Russian B.O. grows, but not for local pics

Homegrown hits taper off as Hollywood prevails

Hollywood movies are likely to enjoy another bonanza year at the Russian box office in 2011 as U.S. fare continues to dominate local screens.

Russian films accounted for just 14.5% ($154 million) of the country’s $1 billion box office in the past year, and there’s a dearth of big-budget local projects on the slate for the coming year, priming the territory for Hollywood domination.

“Russian films did poorly this year, mainly because there were fewer films produced thanks to uncertainty around a new system of state film finance,” Alexander Semenov, publisher and founder of Russian Film Business Today, says.

The new system, which channels $64 million — the lion’s

share of state support for feature projects — through eight major production companies, brought a major upheaval to a country where smaller independent producers had become accustomed to regular handouts.

The thinking behind the new system — which won the backing of Russian prime minister and former president, Vladimir Putin — was that independent producers would pitch projects to the “big eight” companies and production decisions would be made by professionals, not bureaucrats.

That does not seem to have happened so far and it remains unclear whether the money, to be doled out through the ministry of culture, has actually started flowing yet.

What is clear is that the box office receipts of local films, having reached 26% in 2006 and staying relatively stable through 2009, fell back steeply last year.

Figures for movies that grossed more than $10 million in Russia — a litmus test of box office power — collated by Russian Film Business Today show that in 2006 three Russian films hit or exceeded that target; 2007 saw two pics hit that milestone; 2008 had three and 2009 had five, including “Inhabited Island,” which took in just over $20 million.

This year, ironically, five Russian films scored more than $10 million, with “Nasha Russia: Balls of Fate” — a franchise film based on a hugely popular TV comedy show — taking more than $22 million, but the share of box office receipts dropped from 24% ($176 million) of 2009’s total gross of $736 million to 14.5% ($154 million) of the 2010 figure of just over $1 billion.

The big winners were Hollywood movies: “Avatar” grossed $116 million, “Shrek Forever After” took $51 million and “Alice in Wonderland” $42 million in a market where the box office year runs through the end of November.

This holiday season, just three releases are by Russian directors, including Andrei Konchalovsky’s $90 million “The Nutcracker in 3D,” a U.K.-Hungarian production that bombed at the U.S. box office where it was released Nov. 28, grossing just $160,000 to date.

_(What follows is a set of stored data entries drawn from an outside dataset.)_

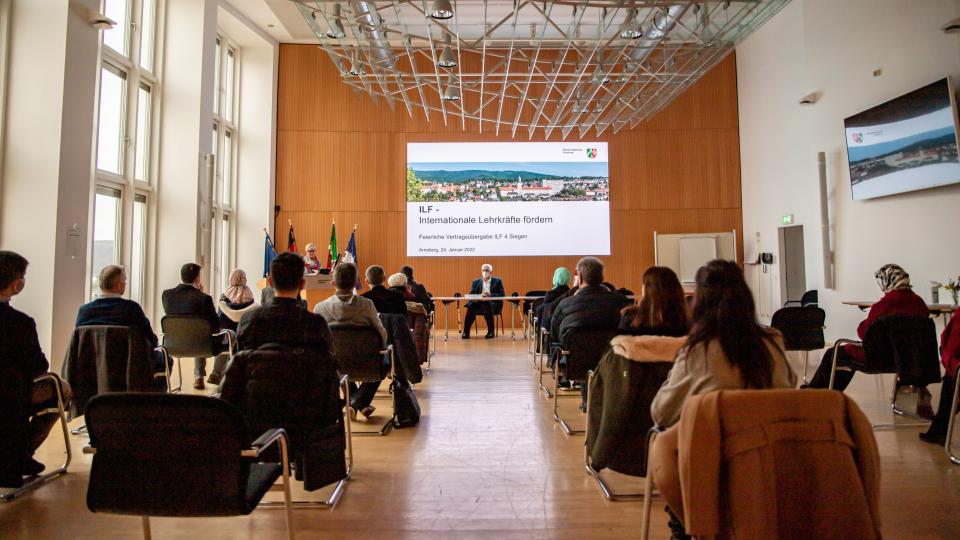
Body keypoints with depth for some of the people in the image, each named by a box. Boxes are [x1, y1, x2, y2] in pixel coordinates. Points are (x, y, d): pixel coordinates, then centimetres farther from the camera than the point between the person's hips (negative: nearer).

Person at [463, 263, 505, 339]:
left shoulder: (497, 281, 10)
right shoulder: (476, 282, 16)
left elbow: (502, 294, -2)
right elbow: (471, 295, 5)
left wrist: (490, 295, -20)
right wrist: (480, 295, -18)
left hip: (493, 305, -2)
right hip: (479, 303, 2)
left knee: (486, 306, -37)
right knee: (471, 306, -31)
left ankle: (491, 331, -26)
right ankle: (466, 332, -27)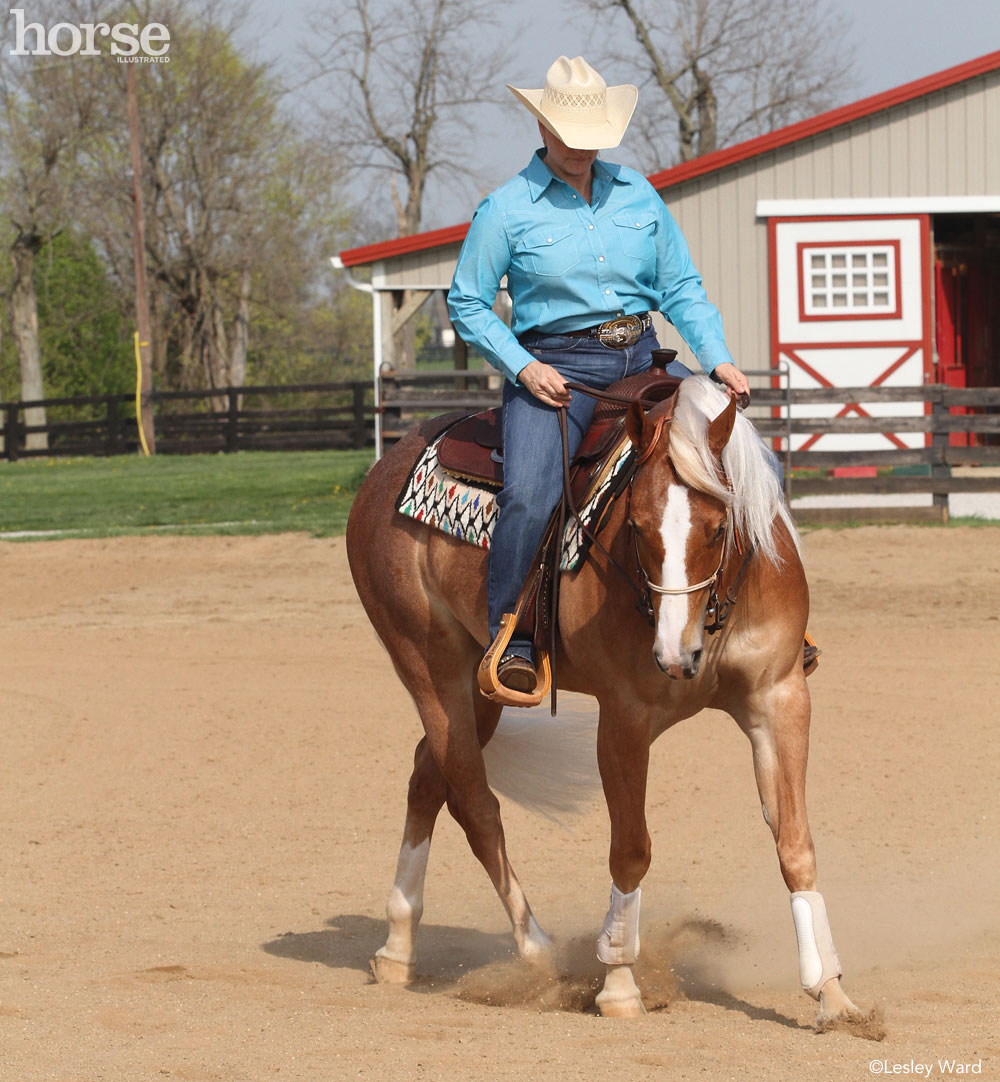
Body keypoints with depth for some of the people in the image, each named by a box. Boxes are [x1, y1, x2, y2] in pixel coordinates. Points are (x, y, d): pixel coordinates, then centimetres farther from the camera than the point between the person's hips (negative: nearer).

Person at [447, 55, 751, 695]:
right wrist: (523, 367, -12)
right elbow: (467, 304, 2)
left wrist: (718, 359, -1)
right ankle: (509, 639, -17)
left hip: (642, 359, 4)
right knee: (530, 494, -31)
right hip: (556, 369, -4)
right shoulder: (507, 210, -2)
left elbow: (682, 287, 14)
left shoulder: (637, 194, 10)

“We think Russia’s share of the coming year’s box office — which should not be lower than $1 billion — will be around 15%-17%,” Semenov says. “But the big winners will be American movies, which the Russian public still flock to see.”

Some Russian producers are beginning to look at co-productions, with many smaller independent producers seeking funding in Europe and neighbor Kazakhstan, where the main state-owned studio is undergoing a major modernization program.

Alexander Rodnyansky, one of Russia’s leading independent producers — whose AR Film is not one of the “big eight” receiving state funds — believes that the Russian film industry needs to forge a new strategy that embraces co-productions.

“It is not the question of financing; it is a question of a finding a strategy that can transform Russian filmmaking into a healthy working business,” he says. “At the moment the Russian market has no international dimension, filmmakers have to rely only on domestic theatrical receipts and television sales. Co-production is the only viable option today.

“We need to make films that would appeal to both Russian and world audiences,” Rodnyansky says.

The next two major releases of his AR Films are both European co-productions: drama “Elena,” directed by Andrei Zvyagintsev and produced with French company Pyramide; and Chernobyl nuclear disaster film “V Subbotu,” directed by Alexander Mindadze, made in conjunction with Germany’s Bavaria Film.

Rodnyansky — who produced the two-part, $30 million local hit “Inhabited Island” (a truncated version of the film, titled “Prisoners of Power,” gets a U.S. release early next year) — is in pre-production on 3D WWII drama “Stalingrad,” due to begin shooting next year.

The film, which will have an international cast rumored to include Germany’s Til Schweiger as a German officer, will be shot in both Russian and English to give the film a better chance at international sales.